The Substance Use Disorder and Mental Health Services Administration (SAMHSA) 2014 National Survey on Drug Use and Health (NSDUH) put hard numbers on that likelihood: almost 44 million adult Americans have had “some form of mental illness,” more than 20 million have had a SUD, and almost 8 million from those two groups have had both.
How many of the nation’s prison population merits a dual diagnosis is unknown but is believed to be a higher percentage than in the general population. If the White House succeeds in placing more drug users in prison, that rate will probably increase even more. As one commentator wrote, “if we’re arresting tons of people for drug possession, drug use, drug selling, drug dealing, it makes perfect sense that we’ll pick up people with mental illness.”
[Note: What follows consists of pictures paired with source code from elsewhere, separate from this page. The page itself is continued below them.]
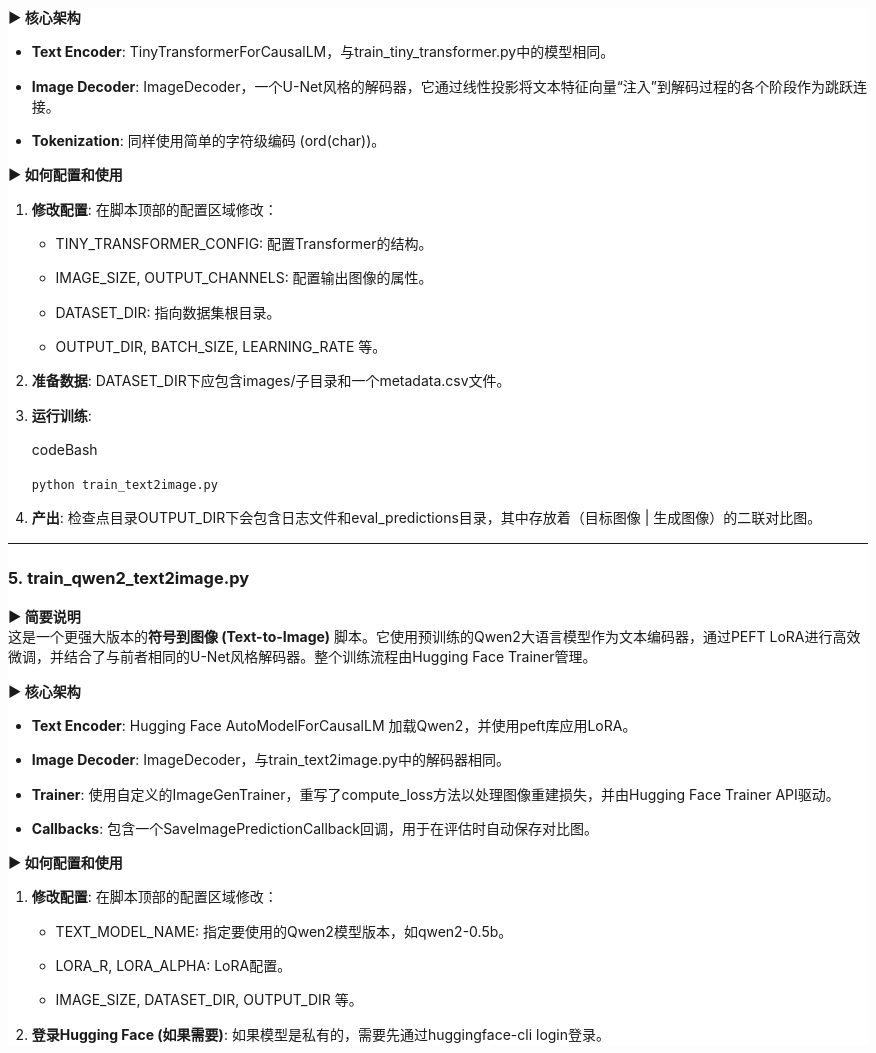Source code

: **▶︎ 核心架构**

- **Text Encoder**: TinyTransformerForCausalLM，与train_tiny_transformer.py中的模型相同。
    
- **Image Decoder**: ImageDecoder，一个U-Net风格的解码器，它通过线性投影将文本特征向量“注入”到解码过程的各个阶段作为跳跃连接。
    
- **Tokenization**: 同样使用简单的字符级编码 (ord(char))。
    

**▶︎ 如何配置和使用**

1. **修改配置**: 在脚本顶部的配置区域修改：
    
    - TINY_TRANSFORMER_CONFIG: 配置Transformer的结构。
        
    - IMAGE_SIZE, OUTPUT_CHANNELS: 配置输出图像的属性。
        
    - DATASET_DIR: 指向数据集根目录。
        
    - OUTPUT_DIR, BATCH_SIZE, LEARNING_RATE 等。
        
2. **准备数据**: DATASET_DIR下应包含images/子目录和一个metadata.csv文件。
    
3. **运行训练**:
    
    codeBash
    
    ```
    python train_text2image.py
    ```
    
4. **产出**: 检查点目录OUTPUT_DIR下会包含日志文件和eval_predictions目录，其中存放着（目标图像 | 生成图像）的二联对比图。
    

---

### 5. train_qwen2_text2image.py

**▶︎ 简要说明**  
这是一个更强大版本的**符号到图像 (Text-to-Image)** 脚本。它使用预训练的Qwen2大语言模型作为文本编码器，通过PEFT LoRA进行高效微调，并结合了与前者相同的U-Net风格解码器。整个训练流程由Hugging Face Trainer管理。

**▶︎ 核心架构**

- **Text Encoder**: Hugging Face AutoModelForCausalLM 加载Qwen2，并使用peft库应用LoRA。
    
- **Image Decoder**: ImageDecoder，与train_text2image.py中的解码器相同。
    
- **Trainer**: 使用自定义的ImageGenTrainer，重写了compute_loss方法以处理图像重建损失，并由Hugging Face Trainer API驱动。
    
- **Callbacks**: 包含一个SaveImagePredictionCallback回调，用于在评估时自动保存对比图。
    

**▶︎ 如何配置和使用**

1. **修改配置**: 在脚本顶部的配置区域修改：
    
    - TEXT_MODEL_NAME: 指定要使用的Qwen2模型版本，如qwen2-0.5b。
        
    - LORA_R, LORA_ALPHA: LoRA配置。
        
    - IMAGE_SIZE, DATASET_DIR, OUTPUT_DIR 等。
        
2. **登录Hugging Face (如果需要)**: 如果模型是私有的，需要先通过huggingface-cli login登录。
    
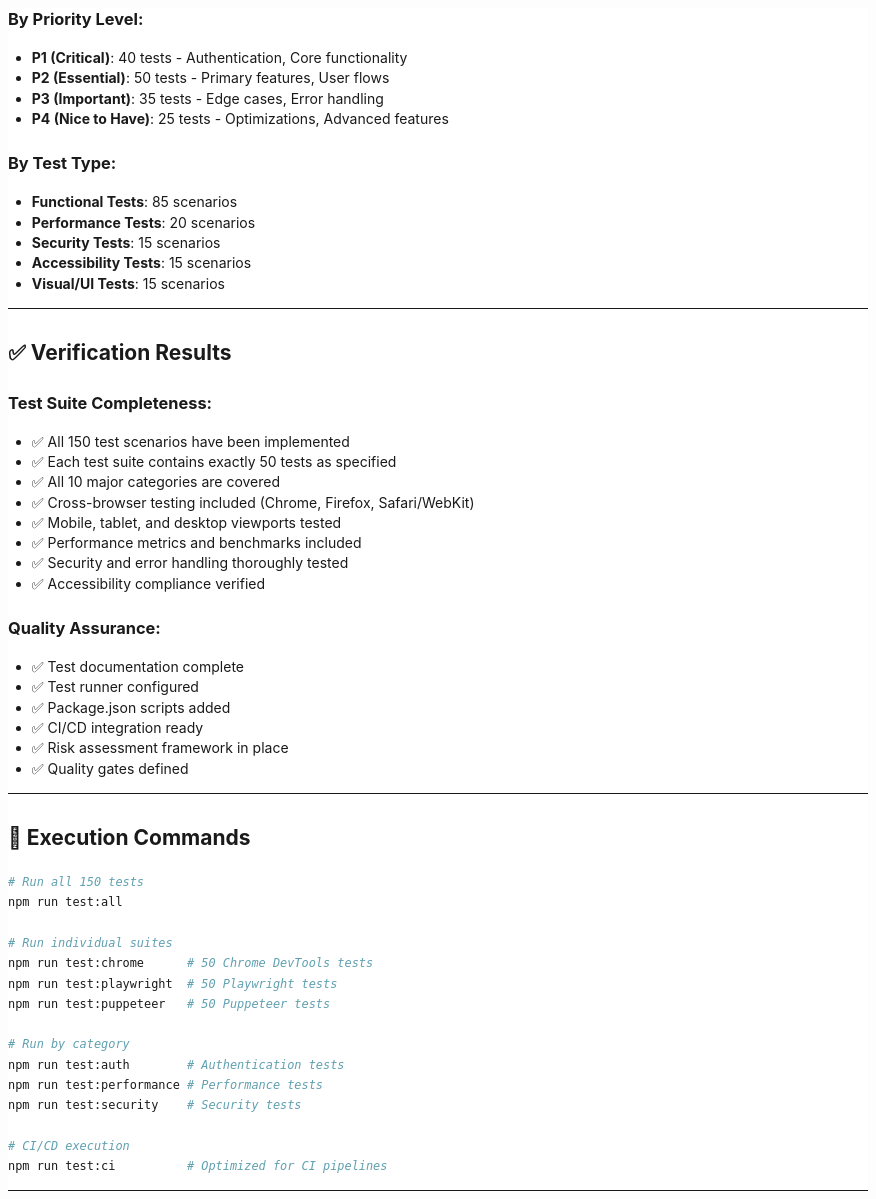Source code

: ### By Priority Level:
- **P1 (Critical)**: 40 tests - Authentication, Core functionality
- **P2 (Essential)**: 50 tests - Primary features, User flows
- **P3 (Important)**: 35 tests - Edge cases, Error handling
- **P4 (Nice to Have)**: 25 tests - Optimizations, Advanced features

### By Test Type:
- **Functional Tests**: 85 scenarios
- **Performance Tests**: 20 scenarios
- **Security Tests**: 15 scenarios
- **Accessibility Tests**: 15 scenarios
- **Visual/UI Tests**: 15 scenarios

---

## ✅ Verification Results

### Test Suite Completeness:
- ✅ All 150 test scenarios have been implemented
- ✅ Each test suite contains exactly 50 tests as specified
- ✅ All 10 major categories are covered
- ✅ Cross-browser testing included (Chrome, Firefox, Safari/WebKit)
- ✅ Mobile, tablet, and desktop viewports tested
- ✅ Performance metrics and benchmarks included
- ✅ Security and error handling thoroughly tested
- ✅ Accessibility compliance verified

### Quality Assurance:
- ✅ Test documentation complete
- ✅ Test runner configured
- ✅ Package.json scripts added
- ✅ CI/CD integration ready
- ✅ Risk assessment framework in place
- ✅ Quality gates defined

---

## 🚀 Execution Commands

```bash
# Run all 150 tests
npm run test:all

# Run individual suites
npm run test:chrome      # 50 Chrome DevTools tests
npm run test:playwright  # 50 Playwright tests
npm run test:puppeteer   # 50 Puppeteer tests

# Run by category
npm run test:auth        # Authentication tests
npm run test:performance # Performance tests
npm run test:security    # Security tests

# CI/CD execution
npm run test:ci          # Optimized for CI pipelines
```

---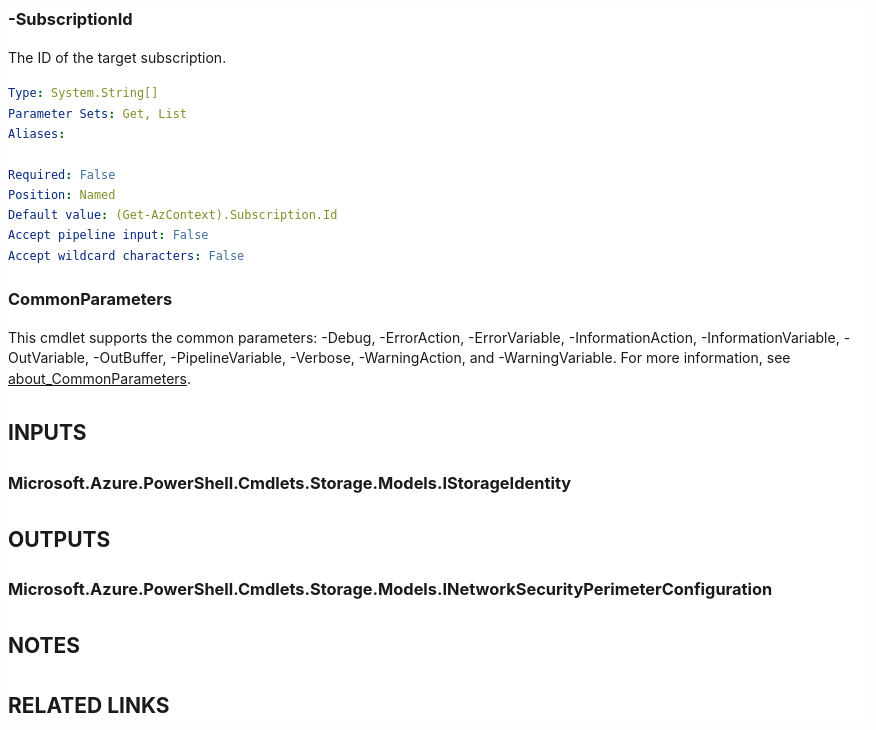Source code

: ### -SubscriptionId
The ID of the target subscription.

```yaml
Type: System.String[]
Parameter Sets: Get, List
Aliases:

Required: False
Position: Named
Default value: (Get-AzContext).Subscription.Id
Accept pipeline input: False
Accept wildcard characters: False
```

### CommonParameters
This cmdlet supports the common parameters: -Debug, -ErrorAction, -ErrorVariable, -InformationAction, -InformationVariable, -OutVariable, -OutBuffer, -PipelineVariable, -Verbose, -WarningAction, and -WarningVariable. For more information, see [about_CommonParameters](http://go.microsoft.com/fwlink/?LinkID=113216).

## INPUTS

### Microsoft.Azure.PowerShell.Cmdlets.Storage.Models.IStorageIdentity

## OUTPUTS

### Microsoft.Azure.PowerShell.Cmdlets.Storage.Models.INetworkSecurityPerimeterConfiguration

## NOTES

## RELATED LINKS

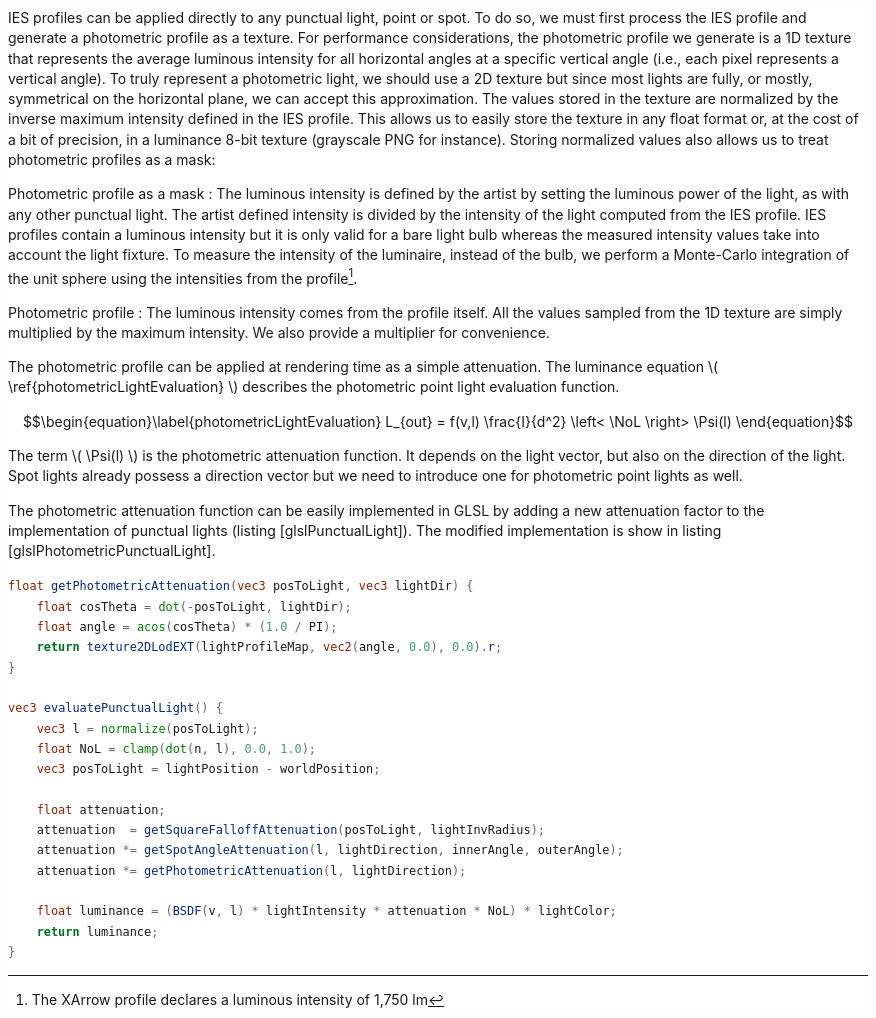 IES profiles can be applied directly to any punctual light, point or spot. To do
so, we must first process the IES profile and generate a photometric profile as
a texture. For performance considerations, the photometric profile we generate
is a 1D texture that represents the average luminous intensity for all
horizontal angles at a specific vertical angle (i.e., each pixel represents a
vertical angle). To truly represent a photometric light, we should use a 2D
texture but since most lights are fully, or mostly, symmetrical on the
horizontal plane, we can accept this approximation. The values stored in the
texture are normalized by the inverse maximum intensity defined in the IES
profile. This allows us to easily store the texture in any float format or, at
the cost of a bit of precision, in a luminance 8-bit texture (grayscale PNG for
instance). Storing normalized values also allows us to treat photometric
profiles as a mask:

Photometric profile as a mask
:   The luminous intensity is defined by the artist by setting the luminous
    power of the light, as with any other punctual light. The artist defined
    intensity is divided by the intensity of the light computed from the IES
    profile. IES profiles contain a luminous intensity but it is only valid for
    a bare light bulb whereas the measured intensity values take into account
    the light fixture. To measure the intensity of the luminaire, instead of the
    bulb, we perform a Monte-Carlo integration of the unit sphere using the
    intensities from the profile[^xarrowIntensity].

Photometric profile
:   The luminous intensity comes from the profile itself. All the values sampled
    from the 1D texture are simply multiplied by the maximum intensity. We also
    provide a multiplier for convenience.

The photometric profile can be applied at rendering time as a simple
attenuation. The luminance equation \\( \ref{photometricLightEvaluation} \\)
describes the photometric point light evaluation function.

$$\begin{equation}\label{photometricLightEvaluation}
L_{out} = f(v,l) \frac{I}{d^2} \left< \NoL \right> \Psi(l)
\end{equation}$$

The term \\( \Psi(l) \\) is the photometric attenuation function. It depends on the
light vector, but also on the direction of the light. Spot lights already
possess a direction vector but we need to introduce one for photometric point
lights as well.

The photometric attenuation function can be easily implemented in GLSL by adding
a new attenuation factor to the implementation of punctual lights (listing
[glslPunctualLight]). The modified implementation is show in listing
[glslPhotometricPunctualLight].

```glsl
float getPhotometricAttenuation(vec3 posToLight, vec3 lightDir) {
    float cosTheta = dot(-posToLight, lightDir);
    float angle = acos(cosTheta) * (1.0 / PI);
    return texture2DLodEXT(lightProfileMap, vec2(angle, 0.0), 0.0).r;
}

vec3 evaluatePunctualLight() {
    vec3 l = normalize(posToLight);
    float NoL = clamp(dot(n, l), 0.0, 1.0);
    vec3 posToLight = lightPosition - worldPosition;

    float attenuation;
    attenuation  = getSquareFalloffAttenuation(posToLight, lightInvRadius);
    attenuation *= getSpotAngleAttenuation(l, lightDirection, innerAngle, outerAngle);
    attenuation *= getPhotometricAttenuation(l, lightDirection);

    float luminance = (BSDF(v, l) * lightIntensity * attenuation * NoL) * lightColor;
    return luminance;
}
```

[^frostbiteRoughnessClamp]: The Frostbite engine clamps the roughness of
[^localProbesMobile]: Local light probes might be too expensive to support on
[^illuminanceMeasures]: Measurements taken with an incident light meter (Sekonic
[^xarrowIntensity]: The XArrow profile declares a luminous intensity of 1,750 lm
The question is whether comorbid drug offenders will get better or worse in prison. Currently at least one of two co-occurring disorders is missed, so it doesn’t get treated. That’s a problem because co-occurring disorders are often related. Someone with a mental illness might use drugs in an attempt to self-medicate. Occasionally alcohol or drug abuse might cause or trigger a mental illness. When only one disorder is treated, not only does the second disorder remain, but the first might recur. Both mental health treatment and SUD treatment are needed, and often simultaneously.
The desire to incarcerate more drug users seems to be based on a punitive Puritan mindset: substance use — addiction, alcoholism — is a conscious choice, the result of a decision to be bad and/or escape reality, and is evil. The best evidence now is that it is more like a genetic predisposition, a chronic brain condition that responds poorly to imprisonment or forced treatment. Former US Surgeon General Vivek Murthy compared it to diabetes, hypertension, asthma and other medical conditions that don’t receive similar approbation. Cognitive behavioral therapy (CBT), sometimes coupled with medication-assisted treatment (MAT), such as Suboxone or methadone is the most effective treatment.
The president’s commission on the opioid epidemic suggested more money be put into substance use disorder treatment centers that offer CBT and MAT. Let’s hope the White House doesn’t put all its eggs in the law enforcement and punishment basket.